Egon Zehnder’s Chuck Grey, who advises boards on CEO succession, famous that the way in which completely different individuals react to energy “is not always predictable.” Generally it’s for the nice, however not in each case. 

“I’ve seen people who, when they became CEO, they’ve changed,” mentioned Grey, co-head of Egon Zehnder’s North American board and CEO apply. “When you have two people sharing power, you don’t always know how they’ll react to being that type of structure.”

Grey noticed that defining “equal” in a co-CEO relationship is almost inconceivable. “Is it equal number of direct reports? Is it equal size P&Ls? Is it the same size office?” he mentioned. “One line of business is bigger than the other, one has responsibility for all the P&Ls and all the corporate functions—will they feel equal?”

Grey famous a board member as soon as requested that he cease her instantly if the board ever thought of a co-CEO management construction ever once more. 

CEOs say they’re lonely

Nonetheless, the CEO position itself could also be driving renewed curiosity in energy sharing and Grey mentioned his agency plans to analysis splitting CEO roles in additional depth. He’s been telling shoppers not too long ago that “we’ve gotten to a point now where the CEO job is almost an impossible job for one human to have.” In board searches, CEOs have been asking for impartial company administrators to be sitting CEOs who’ve handled the continued disruptions because the fall of 2019. 

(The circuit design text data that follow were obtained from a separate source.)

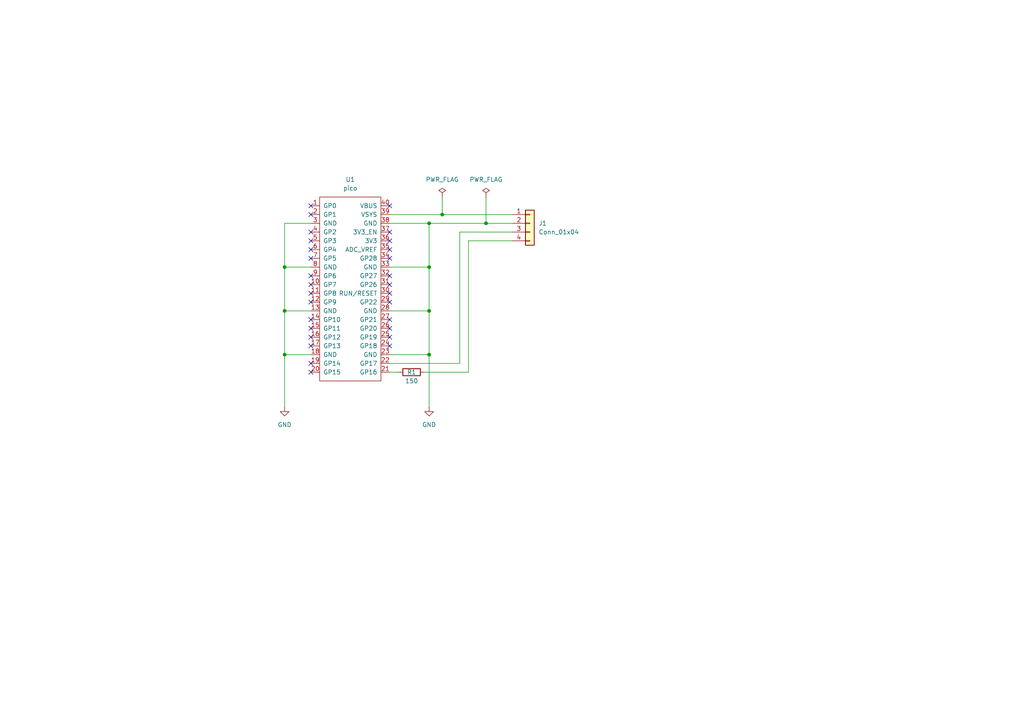
<source format=kicad_sch>
(kicad_sch
	(version 20250114)
	(generator "eeschema")
	(generator_version "9.0")
	(uuid "f0ccb896-4fcd-4252-bf69-364d40f8e091")
	(paper "A4")
	(title_block
		(title "Bridge1 - a UART to WiFi bridge using Pico2W.")
		(date "2026-02-06")
		(rev "V1.0")
		(comment 4 "Wayne Sankey")
	)
	
	(junction
		(at 124.46 64.77)
		(diameter 0)
		(color 0 0 0 0)
		(uuid "04ae26a6-229d-421a-8f96-644fcd62a8b6")
	)
	(junction
		(at 124.46 77.47)
		(diameter 0)
		(color 0 0 0 0)
		(uuid "34313b8c-22c3-4c91-b9c9-e1f5a01bf55b")
	)
	(junction
		(at 82.55 77.47)
		(diameter 0)
		(color 0 0 0 0)
		(uuid "445d91ec-0620-4ec1-97fb-a7472bf51074")
	)
	(junction
		(at 128.27 62.23)
		(diameter 0)
		(color 0 0 0 0)
		(uuid "4c3b98a3-9a25-4a2c-b595-7bfb88b2c329")
	)
	(junction
		(at 140.97 64.77)
		(diameter 0)
		(color 0 0 0 0)
		(uuid "6407794d-7bd0-48b7-845d-be8e89fa6765")
	)
	(junction
		(at 82.55 102.87)
		(diameter 0)
		(color 0 0 0 0)
		(uuid "9011b6e0-0909-4914-be75-45f6d600bb1c")
	)
	(junction
		(at 124.46 90.17)
		(diameter 0)
		(color 0 0 0 0)
		(uuid "d9308a97-0c4b-4a8d-b437-fb97b3bc8f67")
	)
	(junction
		(at 82.55 90.17)
		(diameter 0)
		(color 0 0 0 0)
		(uuid "f32931b9-f3e7-45d9-841c-0eba4fb17dde")
	)
	(junction
		(at 124.46 102.87)
		(diameter 0)
		(color 0 0 0 0)
		(uuid "f97ed5d2-328b-4bcc-8b48-4fe7b26ec2f5")
	)
	(no_connect
		(at 90.17 67.31)
		(uuid "14e39a0e-f1aa-472c-8259-562c3aa9c4db")
	)
	(no_connect
		(at 90.17 100.33)
		(uuid "1bfd330b-0564-4221-8ab8-fd0caf9fc3b5")
	)
	(no_connect
		(at 90.17 105.41)
		(uuid "307fefcb-7f57-48b3-bbcd-741203500a31")
	)
	(no_connect
		(at 90.17 74.93)
		(uuid "3f9752f9-6fef-4826-82c9-8b598fa497a9")
	)
	(no_connect
		(at 113.03 72.39)
		(uuid "49122e86-3ae3-4988-a4fa-7a0766000ba4")
	)
	(no_connect
		(at 90.17 82.55)
		(uuid "53b488c0-a5f4-47f1-97d1-d81896961cba")
	)
	(no_connect
		(at 113.03 100.33)
		(uuid "66d7709f-831e-447d-8f28-722e7cf20510")
	)
	(no_connect
		(at 113.03 67.31)
		(uuid "68e6806e-09cc-44c6-9c96-3a4ec8e04d62")
	)
	(no_connect
		(at 113.03 80.01)
		(uuid "6e002edc-921a-4588-ad73-d14d5cdf6aaa")
	)
	(no_connect
		(at 113.03 97.79)
		(uuid "6e4a83c0-6ff6-4b12-8f24-8b6e7a5b6e2c")
	)
	(no_connect
		(at 90.17 62.23)
		(uuid "72dd365a-23d4-440a-8826-1d4474c4be84")
	)
	(no_connect
		(at 90.17 92.71)
		(uuid "8809a615-cbff-42c4-97d9-29e47658eb14")
	)
	(no_connect
		(at 113.03 69.85)
		(uuid "8c89fedd-5175-4e40-9f80-50643a210c92")
	)
	(no_connect
		(at 90.17 80.01)
		(uuid "8deffe6a-9624-4dab-9705-52dddd64570a")
	)
	(no_connect
		(at 90.17 97.79)
		(uuid "8e16b7e4-87b9-41f4-b1f1-8147b99f9233")
	)
	(no_connect
		(at 90.17 85.09)
		(uuid "8f0b66fd-54b4-4c60-a3eb-3748f09a178e")
	)
	(no_connect
		(at 90.17 107.95)
		(uuid "92f9a6dc-d57d-457b-a431-c4d172d4e028")
	)
	(no_connect
		(at 113.03 87.63)
		(uuid "9aa99249-9160-4493-9c5d-8f263830eaeb")
	)
	(no_connect
		(at 90.17 72.39)
		(uuid "9e0a268a-a544-47a6-a9bd-1929cb50eecb")
	)
	(no_connect
		(at 113.03 59.69)
		(uuid "a61b372b-4746-46af-b308-f94c52900b29")
	)
	(no_connect
		(at 90.17 59.69)
		(uuid "a6b2d016-6afe-4356-86dd-307db9a43dca")
	)
	(no_connect
		(at 113.03 82.55)
		(uuid "b6767711-1e14-4e3a-9795-3186c7a4f22c")
	)
	(no_connect
		(at 113.03 95.25)
		(uuid "ca0cfaa2-2ed8-47de-9c30-162e07c68f2e")
	)
	(no_connect
		(at 90.17 69.85)
		(uuid "ce2e8486-b6ec-4d54-8df4-a2add8a3eaa3")
	)
	(no_connect
		(at 113.03 74.93)
		(uuid "da2bb69e-c8d0-4615-a5e6-567d2e285687")
	)
	(no_connect
		(at 90.17 95.25)
		(uuid "e97d3e17-db42-4156-bfa5-9f5fd4922f49")
	)
	(no_connect
		(at 113.03 92.71)
		(uuid "e9d7777c-ea5c-45ee-9d18-8472fca2c4bc")
	)
	(no_connect
		(at 90.17 87.63)
		(uuid "ec8db751-d9b2-4e83-99b3-43b3d11abeab")
	)
	(no_connect
		(at 113.03 85.09)
		(uuid "f7ec5f52-309e-4cd4-b2bd-87e51fe5e28b")
	)
	(wire
		(pts
			(xy 113.03 105.41) (xy 133.35 105.41)
		)
		(stroke
			(width 0)
			(type default)
		)
		(uuid "00db4c4c-4ed5-4044-b921-04ed79ade439")
	)
	(wire
		(pts
			(xy 113.03 77.47) (xy 124.46 77.47)
		)
		(stroke
			(width 0)
			(type default)
		)
		(uuid "19286387-8362-48f5-8fe2-d2e9446e347e")
	)
	(wire
		(pts
			(xy 82.55 77.47) (xy 82.55 90.17)
		)
		(stroke
			(width 0)
			(type default)
		)
		(uuid "22347033-b530-4a3f-a359-b57896a16a0e")
	)
	(wire
		(pts
			(xy 82.55 64.77) (xy 82.55 77.47)
		)
		(stroke
			(width 0)
			(type default)
		)
		(uuid "30f87083-e42a-423c-be90-723343709b97")
	)
	(wire
		(pts
			(xy 123.19 107.95) (xy 135.89 107.95)
		)
		(stroke
			(width 0)
			(type default)
		)
		(uuid "36ae2264-6ed1-4c3e-8d61-31faf77d5128")
	)
	(wire
		(pts
			(xy 128.27 62.23) (xy 148.59 62.23)
		)
		(stroke
			(width 0)
			(type default)
		)
		(uuid "3b4e0d4f-ff0f-4be4-a2d4-5f8e02ef8c0e")
	)
	(wire
		(pts
			(xy 90.17 64.77) (xy 82.55 64.77)
		)
		(stroke
			(width 0)
			(type default)
		)
		(uuid "3ee6ce30-e902-4914-9395-b43579f48bc0")
	)
	(wire
		(pts
			(xy 82.55 90.17) (xy 82.55 102.87)
		)
		(stroke
			(width 0)
			(type default)
		)
		(uuid "4669e2ea-5dc5-477a-97a0-6abb9b97c152")
	)
	(wire
		(pts
			(xy 124.46 64.77) (xy 124.46 77.47)
		)
		(stroke
			(width 0)
			(type default)
		)
		(uuid "48c1e2fb-a7a8-4489-9290-63c25e95ec3c")
	)
	(wire
		(pts
			(xy 113.03 107.95) (xy 115.57 107.95)
		)
		(stroke
			(width 0)
			(type default)
		)
		(uuid "4d6501a3-2395-407a-bda3-680b1344cdcf")
	)
	(wire
		(pts
			(xy 133.35 105.41) (xy 133.35 67.31)
		)
		(stroke
			(width 0)
			(type default)
		)
		(uuid "4d8272b0-29b2-4c08-b4a1-ab1f00580978")
	)
	(wire
		(pts
			(xy 113.03 102.87) (xy 124.46 102.87)
		)
		(stroke
			(width 0)
			(type default)
		)
		(uuid "5dc8674a-733d-42d7-89e8-2026675c35ef")
	)
	(wire
		(pts
			(xy 82.55 102.87) (xy 90.17 102.87)
		)
		(stroke
			(width 0)
			(type default)
		)
		(uuid "5ee83ca7-cae7-4354-8601-dfc4619f11b7")
	)
	(wire
		(pts
			(xy 124.46 102.87) (xy 124.46 118.11)
		)
		(stroke
			(width 0)
			(type default)
		)
		(uuid "613a83f5-ff3d-4d8a-9ffe-b6f9707af673")
	)
	(wire
		(pts
			(xy 140.97 57.15) (xy 140.97 64.77)
		)
		(stroke
			(width 0)
			(type default)
		)
		(uuid "61a45af5-17b9-4acf-9db4-aad32f6582da")
	)
	(wire
		(pts
			(xy 140.97 64.77) (xy 148.59 64.77)
		)
		(stroke
			(width 0)
			(type default)
		)
		(uuid "630ece46-3d0f-4a07-beb5-b74adbd423ad")
	)
	(wire
		(pts
			(xy 135.89 69.85) (xy 148.59 69.85)
		)
		(stroke
			(width 0)
			(type default)
		)
		(uuid "67f92f43-0a20-4e35-8b45-887623a22301")
	)
	(wire
		(pts
			(xy 82.55 77.47) (xy 90.17 77.47)
		)
		(stroke
			(width 0)
			(type default)
		)
		(uuid "6e57ef06-1ac8-4374-9b15-425d2704164b")
	)
	(wire
		(pts
			(xy 82.55 102.87) (xy 82.55 118.11)
		)
		(stroke
			(width 0)
			(type default)
		)
		(uuid "73c79314-23ff-4d56-8192-f7287118b38f")
	)
	(wire
		(pts
			(xy 82.55 90.17) (xy 90.17 90.17)
		)
		(stroke
			(width 0)
			(type default)
		)
		(uuid "7a9ce02d-d749-4b4e-9b23-dcbd101e1b30")
	)
	(wire
		(pts
			(xy 128.27 57.15) (xy 128.27 62.23)
		)
		(stroke
			(width 0)
			(type default)
		)
		(uuid "81fb6984-7d66-44e6-bee9-2091f8006ba2")
	)
	(wire
		(pts
			(xy 124.46 90.17) (xy 124.46 102.87)
		)
		(stroke
			(width 0)
			(type default)
		)
		(uuid "8d4963a8-a877-49b1-8f06-bb116b1d5549")
	)
	(wire
		(pts
			(xy 113.03 90.17) (xy 124.46 90.17)
		)
		(stroke
			(width 0)
			(type default)
		)
		(uuid "a723818d-76de-4008-a8f9-4e4b356f3819")
	)
	(wire
		(pts
			(xy 113.03 64.77) (xy 124.46 64.77)
		)
		(stroke
			(width 0)
			(type default)
		)
		(uuid "d7096472-c64f-4908-94ba-6647c5d314d1")
	)
	(wire
		(pts
			(xy 124.46 64.77) (xy 140.97 64.77)
		)
		(stroke
			(width 0)
			(type default)
		)
		(uuid "dd6fac3b-b202-40cc-9f39-cb4f08af728e")
	)
	(wire
		(pts
			(xy 133.35 67.31) (xy 148.59 67.31)
		)
		(stroke
			(width 0)
			(type default)
		)
		(uuid "ef835706-0cf4-430c-8226-fe1275a4b149")
	)
	(wire
		(pts
			(xy 124.46 77.47) (xy 124.46 90.17)
		)
		(stroke
			(width 0)
			(type default)
		)
		(uuid "f89fb6a2-2b19-4880-8e25-28f29471ed0d")
	)
	(wire
		(pts
			(xy 113.03 62.23) (xy 128.27 62.23)
		)
		(stroke
			(width 0)
			(type default)
		)
		(uuid "f99ba941-1b7f-4910-ab88-069aafd86c04")
	)
	(wire
		(pts
			(xy 135.89 107.95) (xy 135.89 69.85)
		)
		(stroke
			(width 0)
			(type default)
		)
		(uuid "fd2b9f93-7e2c-47ee-baa3-df28f1669ca7")
	)
	(symbol
		(lib_id "Wayne:pico")
		(at 101.6 82.55 0)
		(unit 1)
		(exclude_from_sim no)
		(in_bom yes)
		(on_board yes)
		(dnp no)
		(fields_autoplaced yes)
		(uuid "0cae71e3-f11c-42b4-b9b8-c015e7a64867")
		(property "Reference" "U1"
			(at 101.6 52.07 0)
			(effects
				(font
					(size 1.27 1.27)
				)
			)
		)
		(property "Value" "pico"
			(at 101.6 54.61 0)
			(effects
				(font
					(size 1.27 1.27)
				)
			)
		)
		(property "Footprint" "Wayne:RaspberryPi_Pico_Common_Unspecified"
			(at 101.6 106.68 0)
			(effects
				(font
					(size 1.27 1.27)
				)
				(hide yes)
			)
		)
		(property "Datasheet" ""
			(at 101.6 106.68 0)
			(effects
				(font
					(size 1.27 1.27)
				)
				(hide yes)
			)
		)
		(property "Description" "Raspberry Pi Pico Microcontroller"
			(at 101.6 82.55 0)
			(effects
				(font
					(size 1.27 1.27)
				)
				(hide yes)
			)
		)
		(pin "25"
			(uuid "b53c8fb5-6744-42fa-b494-c891f74dab7d")
		)
		(pin "26"
			(uuid "15d8f41b-4358-4a71-a2fa-3653e8c989dc")
		)
		(pin "27"
			(uuid "f9b88362-01f2-4de9-876b-638c552278c7")
		)
		(pin "28"
			(uuid "4c42799f-25ce-4893-8bc3-de3c87d6aec2")
		)
		(pin "29"
			(uuid "607b4350-dd83-4923-af4c-afee37302f4c")
		)
		(pin "16"
			(uuid "49857542-85ff-4b01-a26b-8c5461e6f52a")
		)
		(pin "15"
			(uuid "4a0bc16e-250a-42f3-8320-384497c72a96")
		)
		(pin "30"
			(uuid "88552b53-67e9-411e-8338-b2a7323f8ede")
		)
		(pin "31"
			(uuid "4ce68ffe-b544-4d3e-b117-b5180b91acf4")
		)
		(pin "32"
			(uuid "7f06f65d-6b04-4ef7-a165-33752d46156d")
		)
		(pin "33"
			(uuid "a548da52-0d6f-4b16-a1c7-1c0b3aa47514")
		)
		(pin "34"
			(uuid "57220bc1-7195-486e-bf5c-8fda1960c596")
		)
		(pin "35"
			(uuid "b257e640-1786-40cf-919a-054851931594")
		)
		(pin "36"
			(uuid "003a20e7-20d5-447a-8d8c-d98a5d65b8cf")
		)
		(pin "37"
			(uuid "6ace7de2-183d-487e-be12-c8aa14ce4d36")
		)
		(pin "38"
			(uuid "dd89b32b-02e2-46bd-9196-b09815cfd92a")
		)
		(pin "39"
			(uuid "92fe0d2d-2a20-418a-99f4-c4df050673d2")
		)
		(pin "40"
			(uuid "aabb247b-3fee-4756-a771-897709e63826")
		)
		(pin "20"
			(uuid "ca63fc19-6d4f-4bf3-939c-817af26689b4")
		)
		(pin "19"
			(uuid "1ec03c6a-4ead-4ebe-8750-544d63ee9a4b")
		)
		(pin "18"
			(uuid "1b2c770c-1384-4dc5-9ab1-bf6b1bb8ff16")
		)
		(pin "17"
			(uuid "848c914f-3c08-4158-b5af-7faff58c88bb")
		)
		(pin "1"
			(uuid "a1a08677-53ba-4df9-a20e-8e4452a19bc6")
		)
		(pin "2"
			(uuid "55612b07-9747-4be0-93dd-dd8f5ff45019")
		)
		(pin "4"
			(uuid "66504da9-2d39-4c34-a7df-c53dc317592f")
		)
		(pin "3"
			(uuid "587efe8f-41a2-49e6-927c-c3d66e58c9e1")
		)
		(pin "5"
			(uuid "2f16083b-0379-463b-979c-f8332669646a")
		)
		(pin "7"
			(uuid "7d519597-1a88-4096-a828-7dc37672d459")
		)
		(pin "8"
			(uuid "cf400cc2-ca09-4d13-b62b-32d6b6305095")
		)
		(pin "6"
			(uuid "dbe6da6c-99d6-4be1-b79b-8ae393041cf0")
		)
		(pin "9"
			(uuid "8cc1d1a3-3360-4376-8a94-e174116f0e3e")
		)
		(pin "21"
			(uuid "9e29c5a4-912b-4e99-9af7-c8bfbeec91fa")
		)
		(pin "22"
			(uuid "10642119-b1f8-4073-8b3d-d582e229b935")
		)
		(pin "23"
			(uuid "cafa3619-c138-4034-85fb-33ea8f2b7c9b")
		)
		(pin "24"
			(uuid "10ec12dd-5298-4b4d-8111-39ea5f155bfb")
		)
		(pin "14"
			(uuid "88835a9a-39a4-4a1b-a056-5f8a2cd268f9")
		)
		(pin "13"
			(uuid "66b23225-7a3b-44bd-92e7-a539e139c613")
		)
		(pin "11"
			(uuid "84924332-8d79-4329-b0cf-420cc849b161")
		)
		(pin "10"
			(uuid "1295d29a-9c70-4fae-9c36-5585148086b2")
		)
		(pin "12"
			(uuid "954491aa-4053-4b31-9f31-370667cc2fe2")
		)
		(instances
			(project ""
				(path "/f0ccb896-4fcd-4252-bf69-364d40f8e091"
					(reference "U1")
					(unit 1)
				)
			)
		)
	)
	(symbol
		(lib_id "power:PWR_FLAG")
		(at 128.27 57.15 0)
		(unit 1)
		(exclude_from_sim no)
		(in_bom yes)
		(on_board yes)
		(dnp no)
		(fields_autoplaced yes)
		(uuid "14a4872f-5bd6-42b5-9e45-cd29a0b1476c")
		(property "Reference" "#FLG01"
			(at 128.27 55.245 0)
			(effects
				(font
					(size 1.27 1.27)
				)
				(hide yes)
			)
		)
		(property "Value" "PWR_FLAG"
			(at 128.27 52.07 0)
			(effects
				(font
					(size 1.27 1.27)
				)
			)
		)
		(property "Footprint" ""
			(at 128.27 57.15 0)
			(effects
				(font
					(size 1.27 1.27)
				)
				(hide yes)
			)
		)
		(property "Datasheet" "~"
			(at 128.27 57.15 0)
			(effects
				(font
					(size 1.27 1.27)
				)
				(hide yes)
			)
		)
		(property "Description" "Special symbol for telling ERC where power comes from"
			(at 128.27 57.15 0)
			(effects
				(font
					(size 1.27 1.27)
				)
				(hide yes)
			)
		)
		(pin "1"
			(uuid "949cd6ba-db7e-4921-965f-23f00eff4bbc")
		)
		(instances
			(project ""
				(path "/f0ccb896-4fcd-4252-bf69-364d40f8e091"
					(reference "#FLG01")
					(unit 1)
				)
			)
		)
	)
	(symbol
		(lib_id "Device:R")
		(at 119.38 107.95 90)
		(unit 1)
		(exclude_from_sim no)
		(in_bom yes)
		(on_board yes)
		(dnp no)
		(uuid "15b8aed2-a21e-453a-b647-f561623fe156")
		(property "Reference" "R1"
			(at 119.38 107.95 90)
			(effects
				(font
					(size 1.27 1.27)
				)
			)
		)
		(property "Value" "150"
			(at 119.38 110.49 90)
			(effects
				(font
					(size 1.27 1.27)
				)
			)
		)
		(property "Footprint" "Resistor_SMD:R_1206_3216Metric_Pad1.30x1.75mm_HandSolder"
			(at 119.38 109.728 90)
			(effects
				(font
					(size 1.27 1.27)
				)
				(hide yes)
			)
		)
		(property "Datasheet" "~"
			(at 119.38 107.95 0)
			(effects
				(font
					(size 1.27 1.27)
				)
				(hide yes)
			)
		)
		(property "Description" "Resistor"
			(at 119.38 107.95 0)
			(effects
				(font
					(size 1.27 1.27)
				)
				(hide yes)
			)
		)
		(pin "2"
			(uuid "6bd7d4ce-4fe5-465b-9c04-75cdade56c5f")
		)
		(pin "1"
			(uuid "93618b53-fee9-4cf5-821a-3940c4887bfd")
		)
		(instances
			(project ""
				(path "/f0ccb896-4fcd-4252-bf69-364d40f8e091"
					(reference "R1")
					(unit 1)
				)
			)
		)
	)
	(symbol
		(lib_id "power:PWR_FLAG")
		(at 140.97 57.15 0)
		(unit 1)
		(exclude_from_sim no)
		(in_bom yes)
		(on_board yes)
		(dnp no)
		(fields_autoplaced yes)
		(uuid "30a2d198-bbd7-424f-9b33-3001b50122d7")
		(property "Reference" "#FLG02"
			(at 140.97 55.245 0)
			(effects
				(font
					(size 1.27 1.27)
				)
				(hide yes)
			)
		)
		(property "Value" "PWR_FLAG"
			(at 140.97 52.07 0)
			(effects
				(font
					(size 1.27 1.27)
				)
			)
		)
		(property "Footprint" ""
			(at 140.97 57.15 0)
			(effects
				(font
					(size 1.27 1.27)
				)
				(hide yes)
			)
		)
		(property "Datasheet" "~"
			(at 140.97 57.15 0)
			(effects
				(font
					(size 1.27 1.27)
				)
				(hide yes)
			)
		)
		(property "Description" "Special symbol for telling ERC where power comes from"
			(at 140.97 57.15 0)
			(effects
				(font
					(size 1.27 1.27)
				)
				(hide yes)
			)
		)
		(pin "1"
			(uuid "1fbd8e4c-84ec-430f-8583-558a59c1090b")
		)
		(instances
			(project "bridge1"
				(path "/f0ccb896-4fcd-4252-bf69-364d40f8e091"
					(reference "#FLG02")
					(unit 1)
				)
			)
		)
	)
	(symbol
		(lib_id "power:GND")
		(at 82.55 118.11 0)
		(unit 1)
		(exclude_from_sim no)
		(in_bom yes)
		(on_board yes)
		(dnp no)
		(fields_autoplaced yes)
		(uuid "3229e9f3-feff-40b7-93ec-3837d5bb2e47")
		(property "Reference" "#PWR01"
			(at 82.55 124.46 0)
			(effects
				(font
					(size 1.27 1.27)
				)
				(hide yes)
			)
		)
		(property "Value" "GND"
			(at 82.55 123.19 0)
			(effects
				(font
					(size 1.27 1.27)
				)
			)
		)
		(property "Footprint" ""
			(at 82.55 118.11 0)
			(effects
				(font
					(size 1.27 1.27)
				)
				(hide yes)
			)
		)
		(property "Datasheet" ""
			(at 82.55 118.11 0)
			(effects
				(font
					(size 1.27 1.27)
				)
				(hide yes)
			)
		)
		(property "Description" "Power symbol creates a global label with name \"GND\" , ground"
			(at 82.55 118.11 0)
			(effects
				(font
					(size 1.27 1.27)
				)
				(hide yes)
			)
		)
		(pin "1"
			(uuid "e123a8ee-dfdf-43e7-891d-5d0a88a937b1")
		)
		(instances
			(project ""
				(path "/f0ccb896-4fcd-4252-bf69-364d40f8e091"
					(reference "#PWR01")
					(unit 1)
				)
			)
		)
	)
	(symbol
		(lib_id "power:GND")
		(at 124.46 118.11 0)
		(unit 1)
		(exclude_from_sim no)
		(in_bom yes)
		(on_board yes)
		(dnp no)
		(fields_autoplaced yes)
		(uuid "3c2ec944-d0e1-47de-a4bf-f9b66c557327")
		(property "Reference" "#PWR02"
			(at 124.46 124.46 0)
			(effects
				(font
					(size 1.27 1.27)
				)
				(hide yes)
			)
		)
		(property "Value" "GND"
			(at 124.46 123.19 0)
			(effects
				(font
					(size 1.27 1.27)
				)
			)
		)
		(property "Footprint" ""
			(at 124.46 118.11 0)
			(effects
				(font
					(size 1.27 1.27)
				)
				(hide yes)
			)
		)
		(property "Datasheet" ""
			(at 124.46 118.11 0)
			(effects
				(font
					(size 1.27 1.27)
				)
				(hide yes)
			)
		)
		(property "Description" "Power symbol creates a global label with name \"GND\" , ground"
			(at 124.46 118.11 0)
			(effects
				(font
					(size 1.27 1.27)
				)
				(hide yes)
			)
		)
		(pin "1"
			(uuid "f7b7cf3a-da16-437d-be0b-1210b2b130bd")
		)
		(instances
			(project "bridge1"
				(path "/f0ccb896-4fcd-4252-bf69-364d40f8e091"
					(reference "#PWR02")
					(unit 1)
				)
			)
		)
	)
	(symbol
		(lib_id "Connector_Generic:Conn_01x04")
		(at 153.67 64.77 0)
		(unit 1)
		(exclude_from_sim no)
		(in_bom yes)
		(on_board yes)
		(dnp no)
		(fields_autoplaced yes)
		(uuid "9d6cc888-d5f4-4f52-a1f7-e910c6821305")
		(property "Reference" "J1"
			(at 156.21 64.7699 0)
			(effects
				(font
					(size 1.27 1.27)
				)
				(justify left)
			)
		)
		(property "Value" "Conn_01x04"
			(at 156.21 67.3099 0)
			(effects
				(font
					(size 1.27 1.27)
				)
				(justify left)
			)
		)
		(property "Footprint" "Connector_PinHeader_2.54mm:PinHeader_1x04_P2.54mm_Vertical"
			(at 153.67 64.77 0)
			(effects
				(font
					(size 1.27 1.27)
				)
				(hide yes)
			)
		)
		(property "Datasheet" "~"
			(at 153.67 64.77 0)
			(effects
				(font
					(size 1.27 1.27)
				)
				(hide yes)
			)
		)
		(property "Description" "Generic connector, single row, 01x04, script generated (kicad-library-utils/schlib/autogen/connector/)"
			(at 153.67 64.77 0)
			(effects
				(font
					(size 1.27 1.27)
				)
				(hide yes)
			)
		)
		(pin "1"
			(uuid "d0055692-c21a-4ecd-a39b-5ea9ba4fc028")
		)
		(pin "2"
			(uuid "66922613-5686-4f92-8227-a74137d190d5")
		)
		(pin "4"
			(uuid "c435d24a-e270-4889-8755-74e28244763f")
		)
		(pin "3"
			(uuid "4002afd6-30b2-42ca-b727-d8937d96dd7d")
		)
		(instances
			(project ""
				(path "/f0ccb896-4fcd-4252-bf69-364d40f8e091"
					(reference "J1")
					(unit 1)
				)
			)
		)
	)
	(sheet_instances
		(path "/"
			(page "1")
		)
	)
	(embedded_fonts no)
)

</source>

“Wehn I talk to a lot of CEOs, you can just see the  stress and the strain,” Grey mentioned. In concept, when you can share a number of the burden with somebody, the job could possibly be extra sustainable, he mentioned. Plus, quite a lot of CEOs say—and Grey famous this was a cliche—however CEOs say they’re lonely. Having one other individual might reduce the load, he mentioned. 

The secret’s having distinctly completely different roles, complementary abilities, shared values, clear determination making rights, and real belief, specialists agreed. Extra importantly, each individuals have to really need to share the position, which is a trait that doesn’t all the time align with personalities drawn to being a CEO. 

“It takes a very mature person,” mentioned Sandlund. “Certain CEOs today, no way in hell would they be able to share power. Some days one will shine and the other can’t get their nose bent out of shape over it… You are truly sharing the limelight and have to be OK with that.”

Again at AlixPartners, Garfield and Hornby each mentioned they’re OK with it. Garfield famous it’s not proper for each firm tradition, however two individuals can have a wider vary if they’ve the precise chemistry and match. “I think the demands on a modern CEO are close to unsustainable,” mentioned Hornby. “If you’re a singular CEO, I think it’s a pretty tough job nowadays. Co-CEOs, if you can meet the conditions of trust and relationship, just provides you with a lot more bandwidth to deal with a complicated world.”